*Exercise objective*
Copy the text word for word from the beginning of the material through the line that contains "Απρ 29, 2026", including that line, and leave the pictures out of your answer.

################

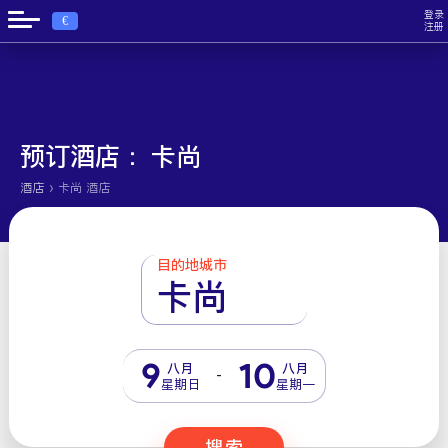
登录
€
注册
预订酒店： 卡尚
›
酒店
卡尚 酒店
目的地城市
卡尚
9
10
八月
八月
-
星期日
星期一
搜索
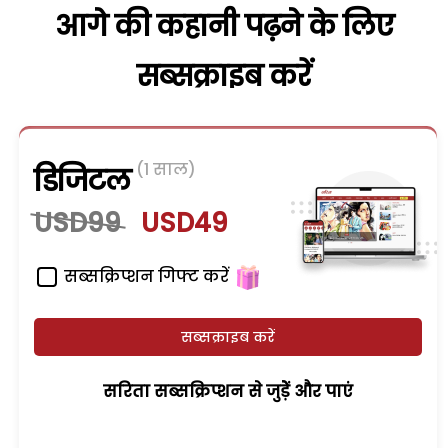
आगे की कहानी पढ़ने के लिए
सब्सक्राइब करें
(1 साल)
डिजिटल
USD99
USD49
सब्सक्रिप्शन गिफ्ट करें
सब्सक्राइब करें
सरिता सब्सक्रिप्शन से जुड़ेें और पाएं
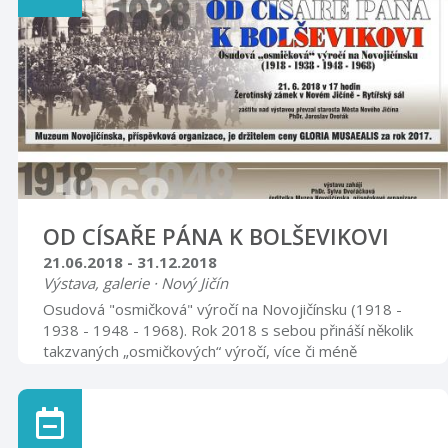
Marie. Otevírací doba bude od 1.5. 2018 do 31.10.
2018 a to vždy v sobotu od 9.00 do 12.00 a od 13.00
do 17.00 a v neděli od 13.00 do 17.00 hod. Po dobu
otevření kostela budou k dispozici proškolení průvodc
...
OD CÍSAŘE PÁNA K BOLŠEVIKOVI
21.06.2018 - 31.12.2018
Výstava, galerie · Nový Jičín
Osudová "osmičková" výročí na Novojičínsku (1918 -
1938 - 1948 - 1968). Rok 2018 s sebou přináší několik
takzvaných „osmičkových“ výročí, více či méně
souvisejících s českou (československou) státností. Na
předním místě je to sté výročí vzniku Československé
republiky, současně konec 1. světové války a zánik
Rakousko-Uherska. Významnými jsou však i výročí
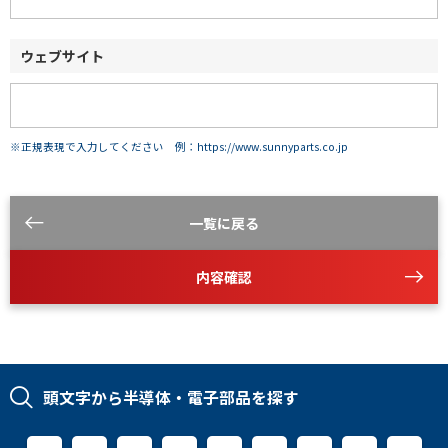
ウェブサイト
※正規表現で入力してください 例：https://www.sunnyparts.co.jp
一覧に戻る
内容確認
頭文字から半導体・電子部品を探す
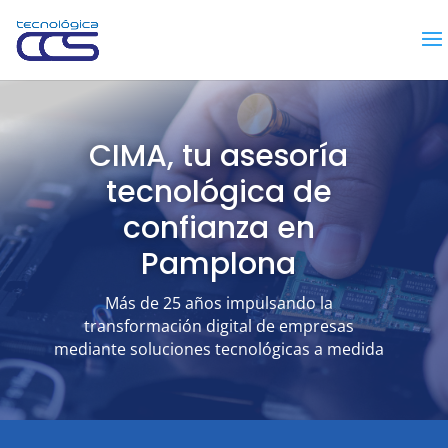
CIMA, tu asesoría
tecnológica de
confianza en
Pamplona
Más de 25 años impulsando la
transformación digital de empresas
mediante soluciones tecnológicas a medida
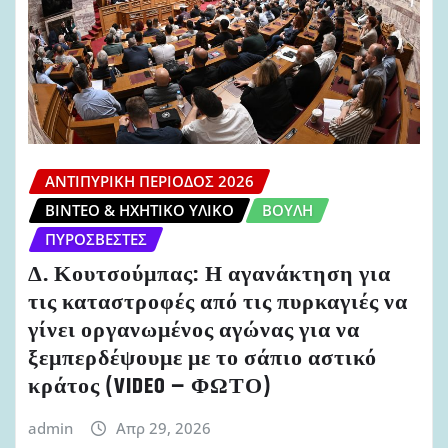
ΑΝΤΙΠΥΡΙΚΉ ΠΕΡΊΟΔΟΣ 2026
ΒΊΝΤΕΟ & ΗΧΗΤΙΚΌ ΥΛΙΚΌ
ΒΟΥΛΉ
ΠΥΡΟΣΒΈΣΤΕΣ
Δ. Κουτσούμπας: Η αγανάκτηση για
τις καταστροφές από τις πυρκαγιές να
γίνει οργανωμένος αγώνας για να
ξεμπερδέψουμε με το σάπιο αστικό
κράτος (VIDEO – ΦΩΤΟ)
admin
Απρ 29, 2026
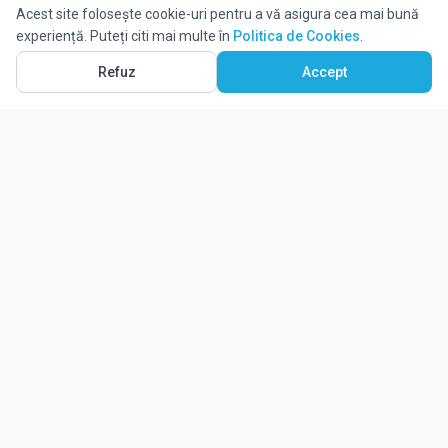
Acest site folosește cookie-uri pentru a vă asigura cea mai bună
experiență. Puteți citi mai multe în
Politica de Cookies
.
Vezi pe Hartă
138
Refuz
Accept
Ghidul tău complet pentru educație.
Găsește locul potrivit pentru viitorul copilului tău.
Noutăți
Despre Edulio
Cum Funcționează Edulio
Pentru instituții
Termeni și condiții
Contact Edulio
Politica de Cookies
Setări cookies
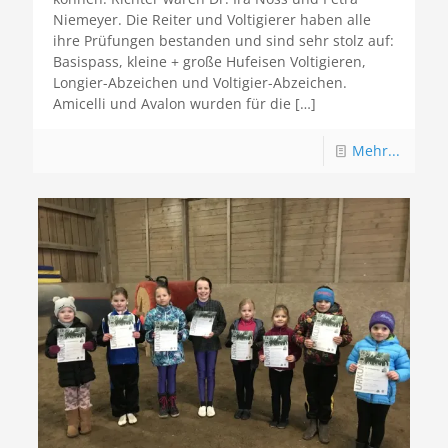
Niemeyer. Die Reiter und Voltigierer haben alle
ihre Prüfungen bestanden und sind sehr stolz auf:
Basispass, kleine + große Hufeisen Voltigieren,
Longier-Abzeichen und Voltigier-Abzeichen.
Amicelli und Avalon wurden für die
[…]
Mehr...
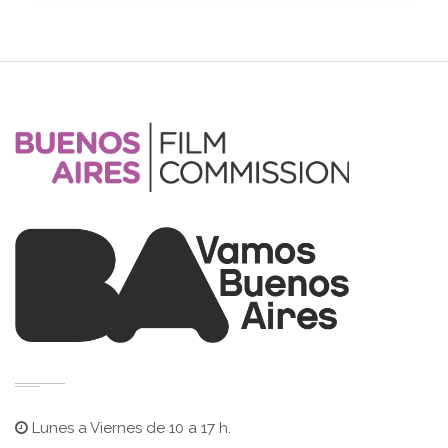
Lunes a Viernes de 10 a 17 h.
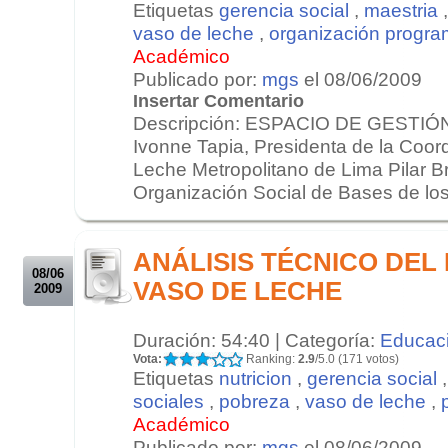
Etiquetas
gerencia social
,
maestria
vaso de leche
,
organización progra
Académico
Publicado por:
mgs
el 08/06/2009
Insertar Comentario
Descripción: ESPACIO DE GESTIÓN 
Ivonne Tapia, Presidenta de la Coor
Leche Metropolitano de Lima Pilar Br
Organización Social de Bases de los
.
.
ANÁLISIS TÉCNICO DE
08/06
VASO DE LECHE
2009
Duración: 54:40 | Categoría:
Educac
Vota:
Ranking:
2.9
/5.0 (171 votos)
Etiquetas
nutricion
,
gerencia social
sociales
,
pobreza
,
vaso de leche
,
Académico
Publicado por:
mgs
el 08/06/2009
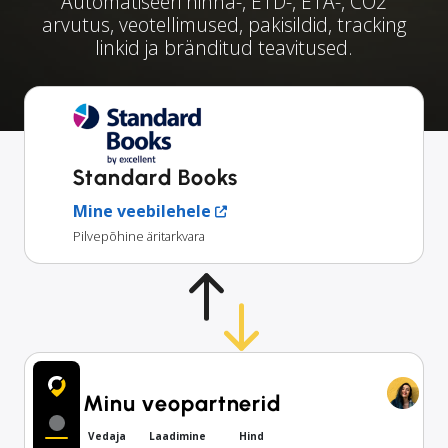
Automatiseeri hinna-, ETD-, ETA-, CO2
arvutus, veotellimused, pakisildid, tracking
linkid ja bränditud teavitused.
Standard Books
Mine veebilehele
Pilvepõhine äritarkvara
Minu veopartnerid
Vedaja
Laadimine
Hind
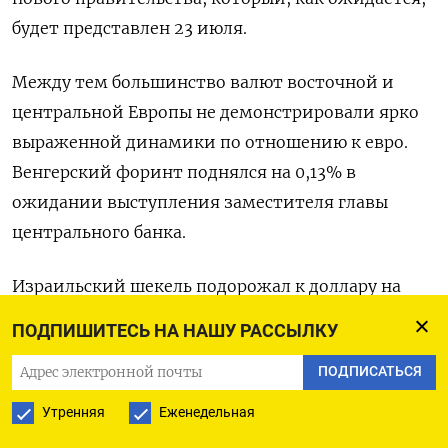
будет представлен 23 июля.
Между тем большинство валют восточной и
центральной Европы не демонстрировали ярко
выраженной динамики по отношению к евро.
Венгерский форинт поднялся на 0,13% в
ожидании выступления заместителя главы
центрального банка.
Израильский шекель подорожал к доллару на
0,2% до 3,59 в преддверии публикации данных об
ПОДПИШИТЕСЬ НА НАШУ РАССЫЛКУ
инфляции за июнь и на фоне переговоров о
ПОДПИСАТЬСЯ
перемирии в секторе Газа.
Утренняя
Еженедельная
Турецкая лира снизилась на 0,1% до 33,06 за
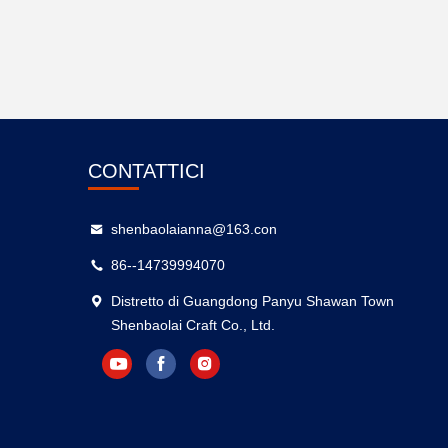
CONTATTICI
shenbaolaianna@163.con
86--14739994070
Distretto di Guangdong Panyu Shawan Town
Shenbaolai Craft Co., Ltd.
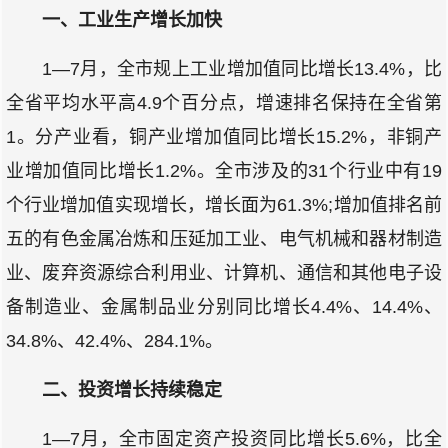
一、工业生产增长加快
1—7月，全市规上工业增加值同比增长13.4%，比
全省平均水平高4.9个百分点，增速排名保持在全省第
1。分产业看，铜产业增加值同比增长15.2%，非铜产
业增加值同比增长1.2%。全市涉及的31个行业中有19
个行业增加值实现增长，增长面为61.3%;增加值排名前
五的有色金属冶炼和压延加工业、电气机械和器材制造
业、废弃资源综合利用业、计算机、通信和其他电子设
备制造业、金属制品业分别同比增长4.4%、14.4%、
34.8%、42.4%、284.1%。
二、投资增长持续稳定
1—7月，全市固定资产投资同比增长5.6%，比全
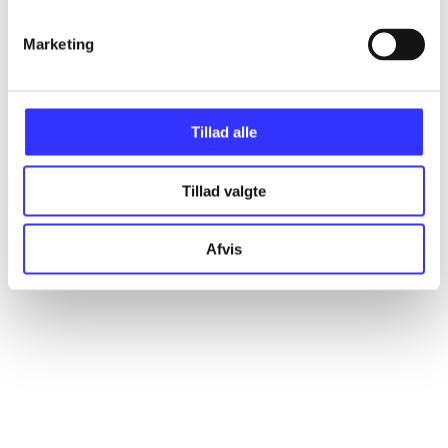
Marketing
Artikler
Alle registrerede artikler fordelt på udgivelser
Tillad alle
...
Tillad valgte
...
Afvis
...
...
...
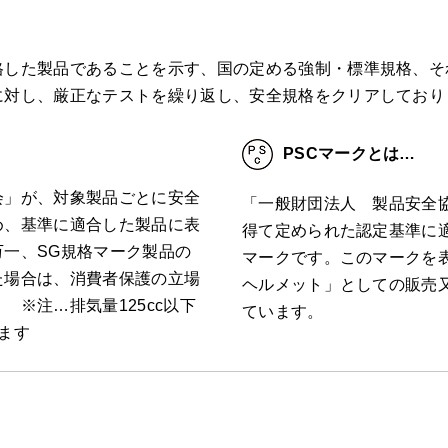
した製品であることを示す、国の定める強制・標準規格、それ
に対し、厳正なテストを繰り返し、安全規格をクリアしており
PSCマークとは…
会」が、対象製品ごとに安全
「一般財団法人 製品安全
め、基準に適合した製品に表
得て定められた認定基準に
一、SG規格マーク製品の
マークです。このマークを
た場合は、消費者保護の立場
ヘルメット」としての販売
 ※注…排気量125cc以下
ています。
ます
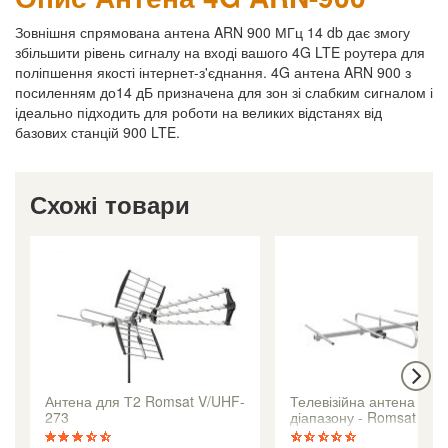
Зовнішня спрямована антена ARN 900 МГц 14 db дає змогу
збільшити рівень сигналу на вході вашого 4G LTE роутера для
поліпшення якості інтернет-з'єднання. 4G антена ARN 900 з
посиленням до14 дБ призначена для зон зі слабким сигналом і
ідеально підходить для роботи на великих відстанях від
базових станцій 900 LTE.
Схожі товари
Антена для Т2 Romsat V/UHF-
Телевізійна антена МВ2
273
діапазону - Romsat VH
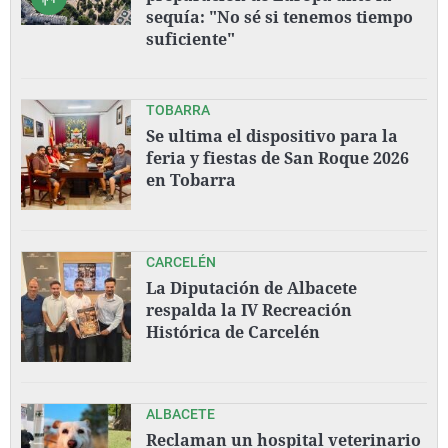
sequía: "No sé si tenemos tiempo
suficiente"
TOBARRA
Se ultima el dispositivo para la
feria y fiestas de San Roque 2026
en Tobarra
CARCELÉN
La Diputación de Albacete
respalda la IV Recreación
Histórica de Carcelén
ALBACETE
Reclaman un hospital veterinario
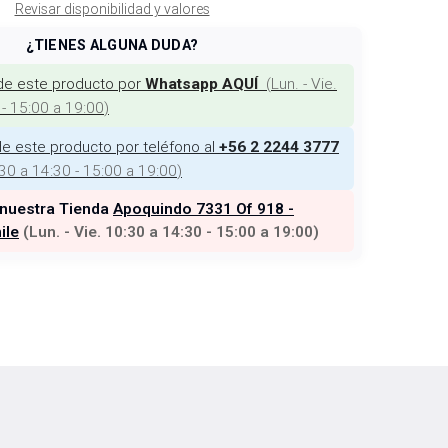
Revisar disponibilidad y valores
¿TIENES ALGUNA DUDA?
de este producto por
(
Lun. - Vie.
Whatsapp AQUÍ
 - 15:00 a 19:00
)
e este producto por teléfono al
+56 2 2244 3777
:30 a 14:30 - 15:00 a 19:00
)
 nuestra Tienda
Apoquindo 7331 Of 918 -
ile
(
Lun. - Vie. 10:30 a 14:30 - 15:00 a 19:00
)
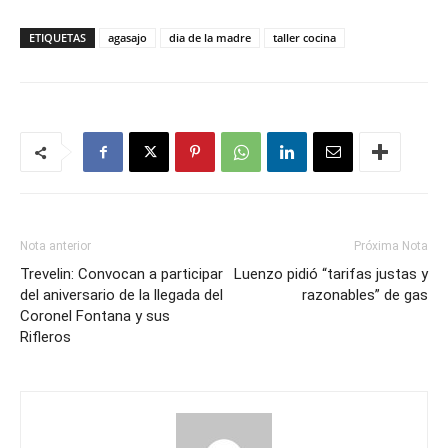
ETIQUETAS
agasajo
dia de la madre
taller cocina
Nota anterior
Próxima Nota
Trevelin: Convocan a participar
Luenzo pidió “tarifas justas y
del aniversario de la llegada del
razonables” de gas
Coronel Fontana y sus
Rifleros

################

*The completed task*
登录
€
注册
预订酒店： 卡尚
›
酒店
卡尚 酒店
目的地城市
卡尚
9
10
八月
八月
-
星期日
星期一
搜索
आगे की कहानी पढ़ने के लिए
सब्सक्राइब करें
(1 साल)
डिजिटल
USD99
USD49
सब्सक्रिप्शन गिफ्ट करें
सब्सक्राइब करें
सरिता सब्सक्रिप्शन से जुड़ेें और पाएं
Marie. Otevírací doba bude od 1.5. 2018 do 31.10.
2018 a to vždy v sobotu od 9.00 do 12.00 a od 13.00
do 17.00 a v neděli od 13.00 do 17.00 hod. Po dobu
otevření kostela budou k dispozici proškolení průvodc
...
OD CÍSAŘE PÁNA K BOLŠEVIKOVI
21.06.2018 - 31.12.2018
Výstava, galerie · Nový Jičín
Osudová "osmičková" výročí na Novojičínsku (1918 -
1938 - 1948 - 1968). Rok 2018 s sebou přináší několik
takzvaných „osmičkových“ výročí, více či méně
souvisejících s českou (československou) státností. Na
předním místě je to sté výročí vzniku Československé
republiky, současně konec 1. světové války a zánik
Rakousko-Uherska. Významnými jsou však i výročí
ウェブサイト
※正規表現で入力してください 例：https://www.sunnyparts.co.jp
一覧に戻る
内容確認
頭文字から半導体・電子部品を探す
CIMA, tu asesoría
tecnológica de
confianza en
Pamplona
Más de 25 años impulsando la
transformación digital de empresas
mediante soluciones tecnológicas a medida
ΑΝΤΙΠΥΡΙΚΉ ΠΕΡΊΟΔΟΣ 2026
ΒΊΝΤΕΟ & ΗΧΗΤΙΚΌ ΥΛΙΚΌ
ΒΟΥΛΉ
ΠΥΡΟΣΒΈΣΤΕΣ
Δ. Κουτσούμπας: Η αγανάκτηση για
τις καταστροφές από τις πυρκαγιές να
γίνει οργανωμένος αγώνας για να
ξεμπερδέψουμε με το σάπιο αστικό
κράτος (VIDEO – ΦΩΤΟ)
admin
Απρ 29, 2026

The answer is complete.